Galo Guerrero-Jiménez
La comunicación digital hoy abarca gran parte de nuestra vida; pues, las circunstancias actuales así lo ameritan; sin embargo, el hecho de estar 8, 10 o más horas en la pantalla, bien en un computador o en un celular, dispersa la mente para la apropiación del conocimiento, del lenguaje, de lo humano, de manera que lo que se lea o escriba nos sirva para que la vida sea una auténtica comunicación desde el contacto, desde la presencialidad corporal inteligente y emotivamente asumida, de manera que una sabrosa conversación, “una mirada, un abrazo (…), un beso, una despedida (…), la risa o una bofetada son formas de energía capaces de impulsar el proceso de la vida del que todos formamos parte” (Del Rosario, 2019) para realizarnos más armónicamente para el encuentro personal.

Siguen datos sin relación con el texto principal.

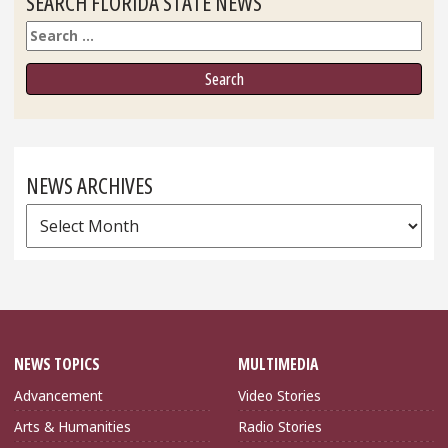
SEARCH FLORIDA STATE NEWS
Search
NEWS ARCHIVES
News
Archives
NEWS TOPICS
MULTIMEDIA
Advancement
Video Stories
Arts & Humanities
Radio Stories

Por eso, “quien escribe y quien lee siempre tendrá algo que aportar a favor de la condición humana (…). La lectura, como la brújula, puede abrir infinitos caminos, sueños, vuelos y aterrizajes. Quizá por eso los libros [sobre todo escritos en papel, en físico] pueden abolir fronteras y suscitar una hermandad más fuerte que las ideologías de poder” (Parrilla, 2021), ante todo porque el ejercicio de leer fuera de la pantalla ayuda a condicionar nuestra mente para asimilar cognitiva, metalingüística e inferencialmente mucho mejor la información que en calidad de conocimiento se la procesa desde la inteligencia lingüística, emotiva y espiritual, puesto que la lectura de un texto cuando nos deja una huella profunda, activa cerebralmente el nervio de la compasión, lo cual nos vuelve más sensibles, más analíticos y reflexivos para organizar positivamente nuestra vida a favor de lo bueno, de lo noble, de lo que tiene sentido para lo más pleno y fructíferamente humano.

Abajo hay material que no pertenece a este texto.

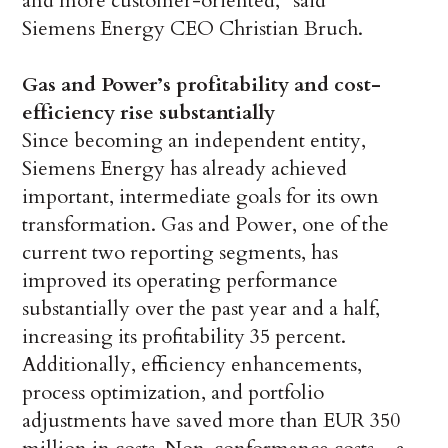
and more customer-oriented,” said
Siemens Energy CEO Christian Bruch.
Gas and Power’s profitability and cost-
efficiency rise substantially
Since becoming an independent entity,
Siemens Energy has already achieved
important, intermediate goals for its own
transformation. Gas and Power, one of the
current two reporting segments, has
improved its operating performance
substantially over the past year and a half,
increasing its profitability 35 percent.
Additionally, efficiency enhancements,
process optimization, and portfolio
adjustments have saved more than EUR 350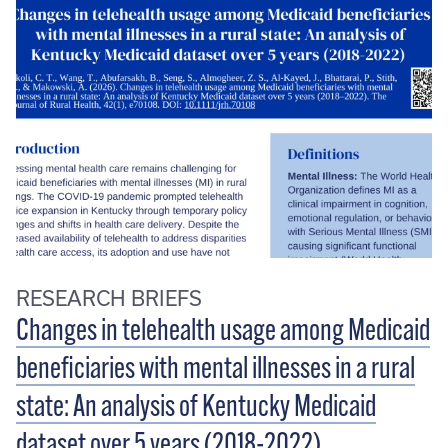
RESEARCH BRIEFS
Changes in telehealth usage among Medicaid
beneficiaries with mental illnesses in a rural
state: An analysis of Kentucky Medicaid
dataset over 5 years (2018-2022)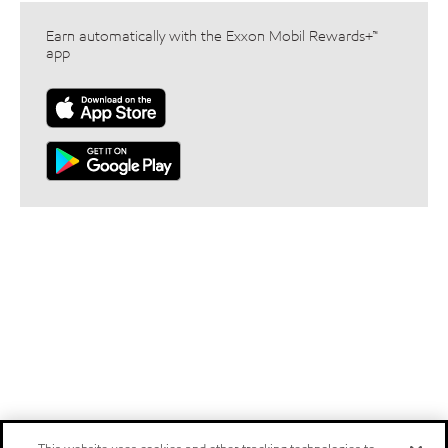
Earn automatically with the Exxon Mobil Rewards+™
app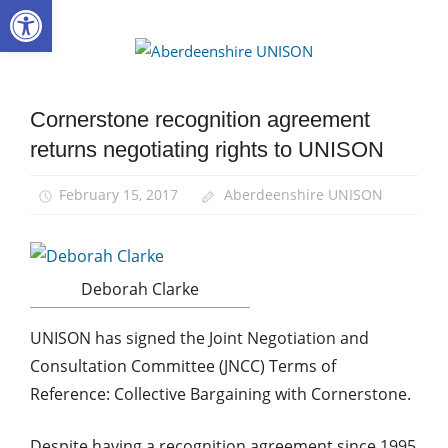
Open toolbar
Skip
to
Aberdee
content
UNISON
Cornerstone recognition agreement
News
returns negotiating rights to UNISON
February 15, 2017
Aberdeenshire UNISON
Deborah Clarke
UNISON has signed the Joint Negotiation and
Consultation Committee (JNCC) Terms of
Reference: Collective Bargaining with Cornerstone.
Despite having a recognition agreement since 1995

En este orden, “tenemos todas las de ganar y no hay tiempo que perder. En la era tecnológica en la que vivimos, todos podemos beneficiarnos de lo que la lectura (…) nos aporta, pero en el caso de los niños la necesidad es urgente. Muchos jóvenes llegan a pasarse nueve horas al día ante una pantalla. Están rodeados de tecnología que configura su mundo, absorbe su atención y se apodera de sus manos y de sus ojos…, y necesitan en su vida la presencia de adultos que les lean libros no a pesar de ello, sino precisamente por esta razón” (Cox Gurdon, 2020).
Sin embargo, el problema de leer para vivir cognitiva, lingüística, axiológica y estéticamente para el esplendor de la comunicación más sentida, no es tan sencillo, puesto que no se han creado las condiciones básicas para leer con el más pleno placer, sino más bien como un tormento, puesto que los niños y los jóvenes creen que la lectura solo sirve para cumplir con una tarea escolar, por eso el disfrute que sienten al estar en las pantallas es más pleno que estar leyendo en físico un texto.
De ahí que, para que haya un acercamiento con plena voluntad para leer, se recomienda que se empiece a leer en voz alta. “El tiempo que dedicamos a leer en voz alta es un tiempo que no puede compararse con ningún otro. Cuando una persona le lee a otra se da una alquimia milagrosa que convierte las cosas corrientes de la vida -un libro, una voz, un lugar donde sentarse y un poco de tiempo- en una energía extraordinaria para el corazón, la mente y la imaginación” (Cox Gurdon, 2020).
Pues, se trata de una experiencia compartida, extática y ética, tan vital y hermosa como las madres que aún les siguen leyendo a sus tiernos hijos cuando van a dormir. La personalidad de quienes se unen en este acto amoroso de la lectura en voz alta, produce un efecto ético. Por eso, concuerdo con López Quintás: “La ética nos explica hoy que el amor auténtico solo es posible cuando dos personas cultivan su personalidad hasta el punto de entregarse generosamente la una a la otra, se integran y, al hacerlo, crean una realidad originaria, a la que alude el pronombre nosotros” (2014); en este caso, el texto, el que lee en voz alta y el que escucha.